Wir vom Literaturhaus sind der Meinung, dass es eine besondere Erfahrung ist, in eine Geschichte einzutauchen, mit den Heldinnen und Helden, den Antiheldinnen und Antihelden zu zittern und zu hoffen, neue Welten zu entdecken und seiner Phantasie Flügel zu verleihen. Das Literaturhaus möchte Kindern und Jugendlichen den Weg zum Buch spannend gestalten und neugierig machen auf die Welt der Buchstaben und Geschichten. Besonders in dieser Zeit, in der wir nicht die Möglichkeit haben in Schulen und Bibliotheken zu veranstalten, erweitern wir von Buch zu Buch unsere Sammlung mit empfehlenswerten Büchern und stellen Ihnen die schönsten davon im LESESAAL vor. Viel Spaß beim Lesen und Vorlesen!


Das Programm für März & April zum Herunterladen!
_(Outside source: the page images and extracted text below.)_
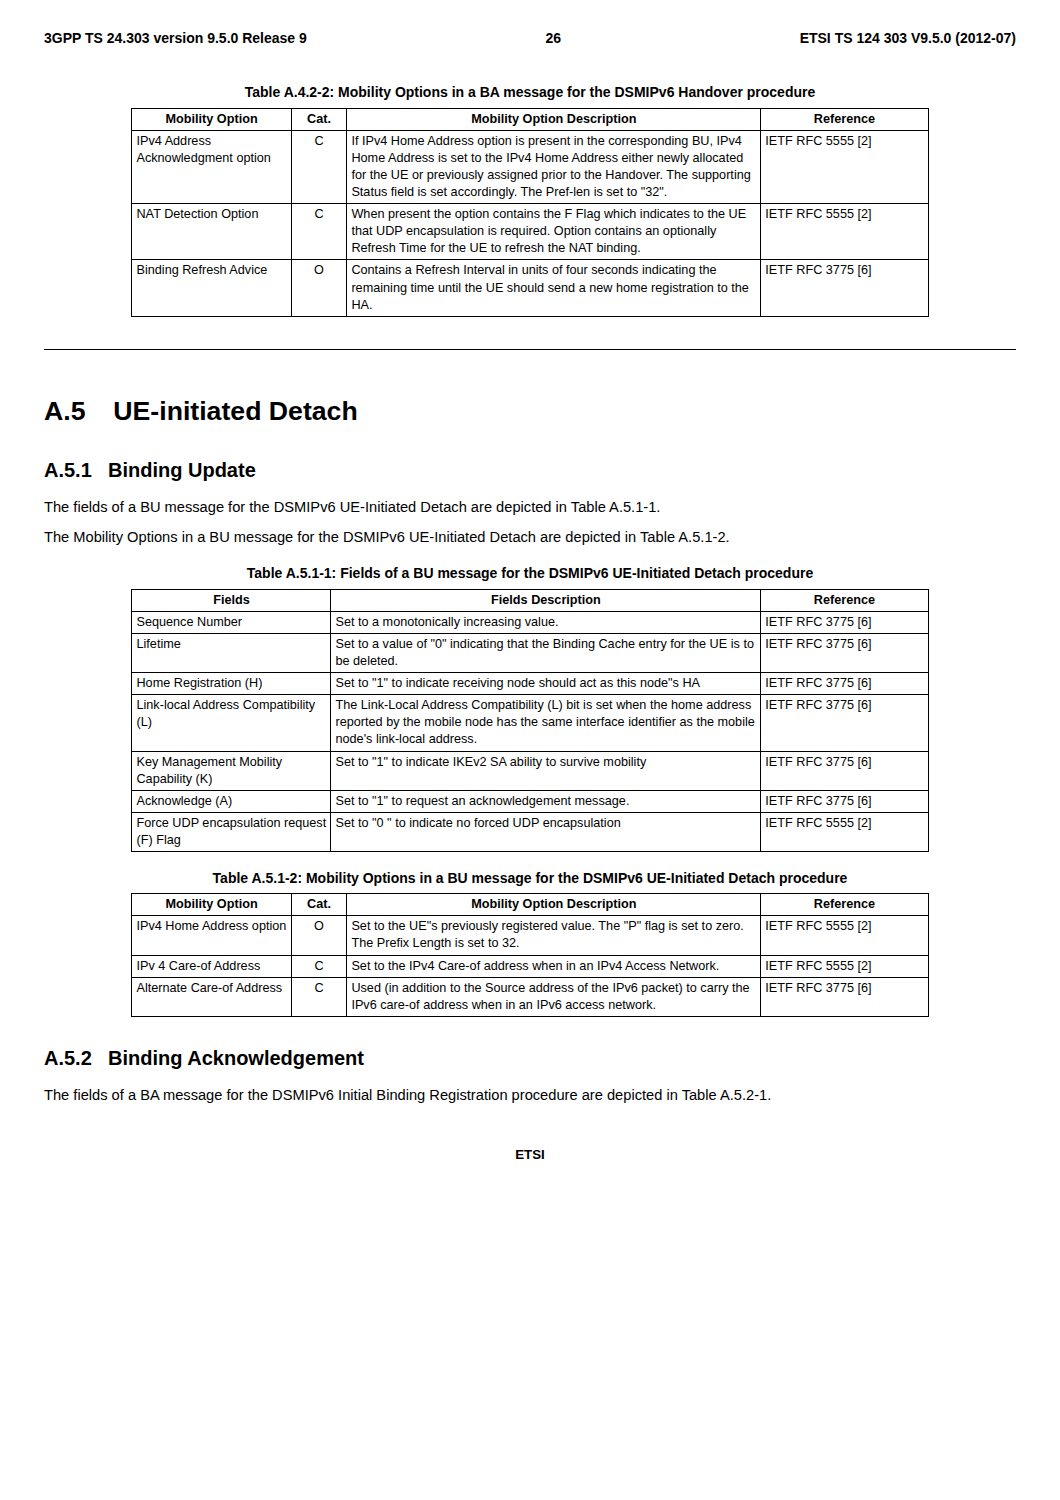3GPP TS 24.303 version 9.5.0 Release 9
26
ETSI TS 124 303 V9.5.0 (2012-07)
Table A.4.2-2: Mobility Options in a BA message for the DSMIPv6 Handover procedure
| Mobility Option | Cat. | Mobility Option Description | Reference |
| --- | --- | --- | --- |
| IPv4 Address Acknowledgment option | C | If IPv4 Home Address option is present in the corresponding BU, IPv4 Home Address is set to the IPv4 Home Address either newly allocated for the UE or previously assigned prior to the Handover. The supporting Status field is set accordingly. The Pref-len is set to "32". | IETF RFC 5555 [2] |
| NAT Detection Option | C | When present the option contains the F Flag which indicates to the UE that UDP encapsulation is required. Option contains an optionally Refresh Time for the UE to refresh the NAT binding. | IETF RFC 5555 [2] |
| Binding Refresh Advice | O | Contains a Refresh Interval in units of four seconds indicating the remaining time until the UE should send a new home registration to the HA. | IETF RFC 3775 [6] |
A.5 UE-initiated Detach
A.5.1 Binding Update
The fields of a BU message for the DSMIPv6 UE-Initiated Detach are depicted in Table A.5.1-1.
The Mobility Options in a BU message for the DSMIPv6 UE-Initiated Detach are depicted in Table A.5.1-2.
Table A.5.1-1: Fields of a BU message for the DSMIPv6 UE-Initiated Detach procedure
| Fields | Fields Description | Reference |
| --- | --- | --- |
| Sequence Number | Set to a monotonically increasing value. | IETF RFC 3775 [6] |
| Lifetime | Set to a value of "0" indicating that the Binding Cache entry for the UE is to be deleted. | IETF RFC 3775 [6] |
| Home Registration (H) | Set to "1" to indicate receiving node should act as this node"s HA | IETF RFC 3775 [6] |
| Link-local Address Compatibility (L) | The Link-Local Address Compatibility (L) bit is set when the home address reported by the mobile node has the same interface identifier as the mobile node's link-local address. | IETF RFC 3775 [6] |
| Key Management Mobility Capability (K) | Set to "1" to indicate IKEv2 SA ability to survive mobility | IETF RFC 3775 [6] |
| Acknowledge (A) | Set to "1" to request an acknowledgement message. | IETF RFC 3775 [6] |
| Force UDP encapsulation request (F) Flag | Set to "0 " to indicate no forced UDP encapsulation | IETF RFC 5555 [2] |
Table A.5.1-2: Mobility Options in a BU message for the DSMIPv6 UE-Initiated Detach procedure
| Mobility Option | Cat. | Mobility Option Description | Reference |
| --- | --- | --- | --- |
| IPv4 Home Address option | O | Set to the UE"s previously registered value. The "P" flag is set to zero. The Prefix Length is set to 32. | IETF RFC 5555 [2] |
| IPv 4 Care-of Address | C | Set to the IPv4 Care-of address when in an IPv4 Access Network. | IETF RFC 5555 [2] |
| Alternate Care-of Address | C | Used (in addition to the Source address of the IPv6 packet) to carry the IPv6 care-of address when in an IPv6 access network. | IETF RFC 3775 [6] |
A.5.2 Binding Acknowledgement
The fields of a BA message for the DSMIPv6 Initial Binding Registration procedure are depicted in Table A.5.2-1.
ETSI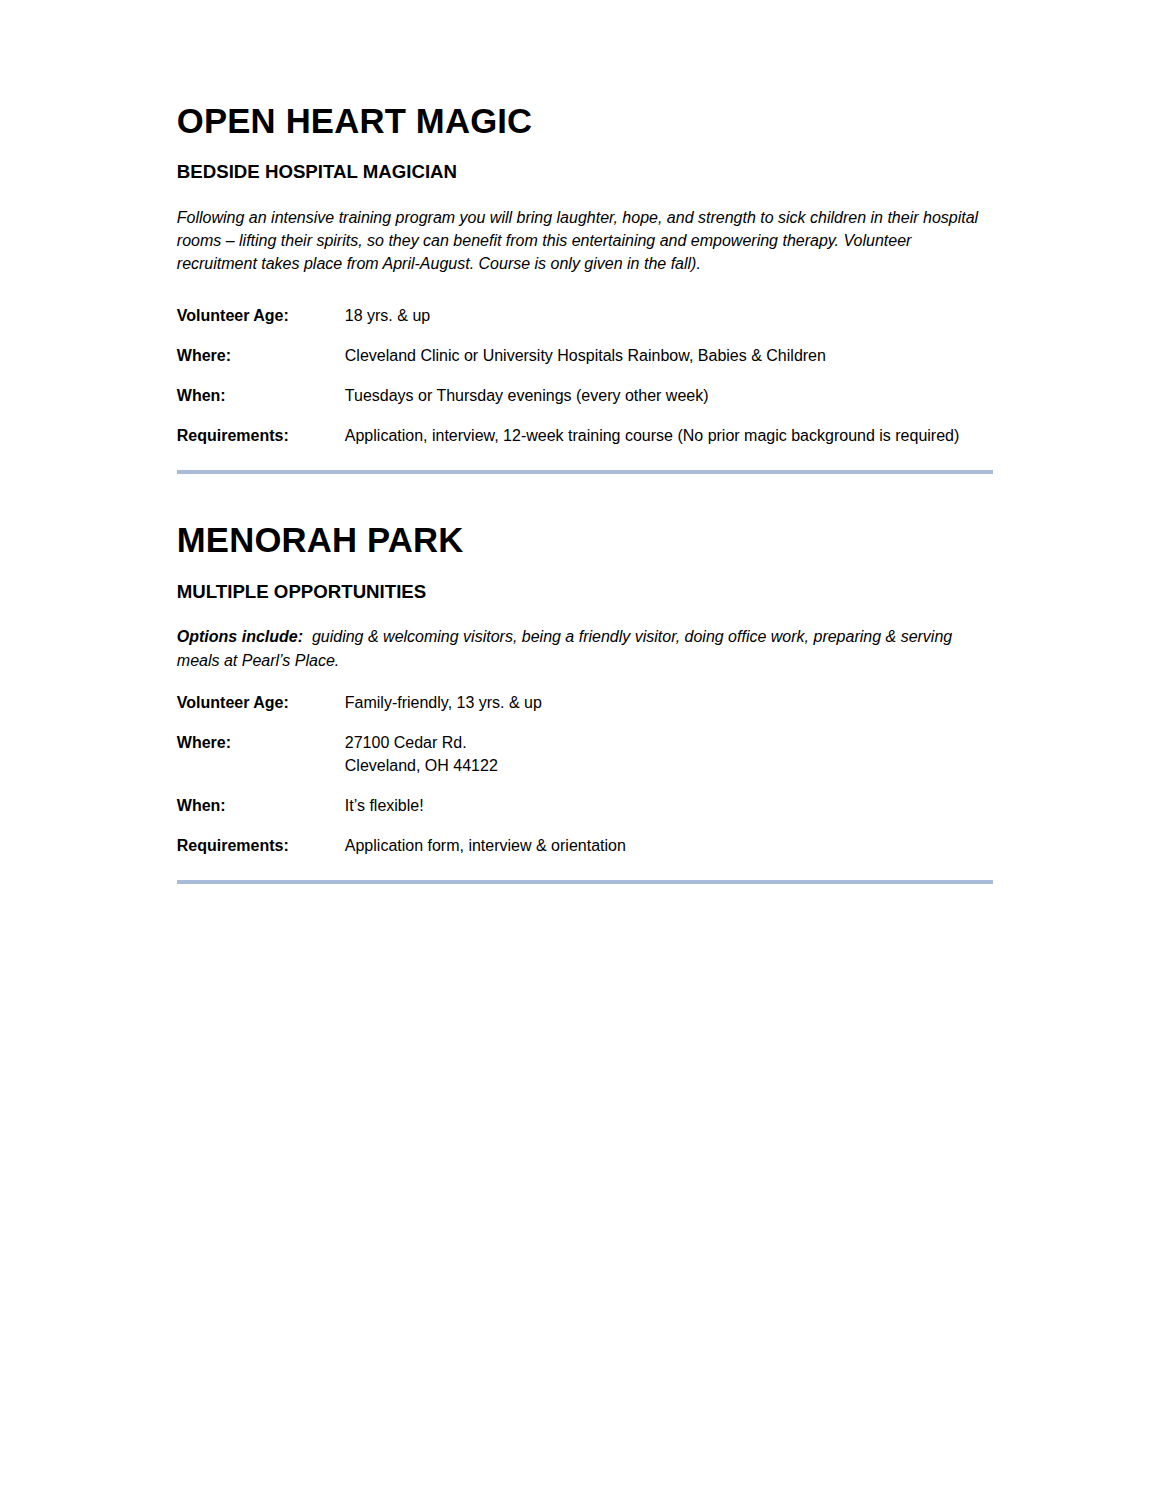OPEN HEART MAGIC
BEDSIDE HOSPITAL MAGICIAN
Following an intensive training program you will bring laughter, hope, and strength to sick children in their hospital rooms – lifting their spirits, so they can benefit from this entertaining and empowering therapy. Volunteer recruitment takes place from April-August. Course is only given in the fall).
| Volunteer Age: | 18 yrs. & up |
| Where: | Cleveland Clinic or University Hospitals Rainbow, Babies & Children |
| When: | Tuesdays or Thursday evenings (every other week) |
| Requirements: | Application, interview, 12-week training course (No prior magic background is required) |
MENORAH PARK
MULTIPLE OPPORTUNITIES
Options include: guiding & welcoming visitors, being a friendly visitor, doing office work, preparing & serving meals at Pearl’s Place.
| Volunteer Age: | Family-friendly, 13 yrs. & up |
| Where: | 27100 Cedar Rd. Cleveland, OH 44122 |
| When: | It’s flexible! |
| Requirements: | Application form, interview & orientation |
Das Frühjahr naht und damit auch unser literarisches Programm für die Monate März und April. Wir freuen uns auf Lesungen, Vorträge, Diskussionen und Buchpräsentationen. Seien Sie mit dabei, wenn:

- Isabelle Lehn über das Weibliche in der Literatur spricht und aus ihrem neuen Roman »Frühlingserwachen« liest

- wir gemeinsam mit der Körber Stiftung Dr. Ina Schmidt und Marion Brasch begrüßen und das Thema »Warum wir über das Sterben reden müssen« zur Diskussion stellen

- ENTFÄLLT wir in Kooperation mit dem Kempowski Archiv Rostock die Kempowskitage 2020 in der Universitätsbuchhandlung Hugendubel eröffnen

- ENTFÄLLT Thomas Ebermann und Thorsten Mense zu einem Anti-Heimatabend einladen

- ENTFÄLLT mit Sayaka Murata und ihrem Roman »Die Ladenhüterin« internationaler und interkultureller Flair ins Literaturhaus zieht

- ENTFÄLLT die Redakteure des Katapult Magazins ihr Buch »102 grüne Karten zur Rettung der Welt« präsentieren

- ENTFÄLLT Benjamin Maack in seinem Buch »Wenn das noch geht, kann es nicht so schlimm sein« ein ehrliches Zeugnis über Depessionen abgibt

- ENTFÄLLT Daniela Dahn in »Der Schnee von gestern ist die Sintflut von heute« über die Spaltung von Ost und West spricht

& im Rahmen des Weltenschreiber Programms Lene Albrecht, Marina Schwabe und Stefan Wipplinger über ihre Arbeiten, ihren Werdegang und ihre literarischen Pläne sprechen.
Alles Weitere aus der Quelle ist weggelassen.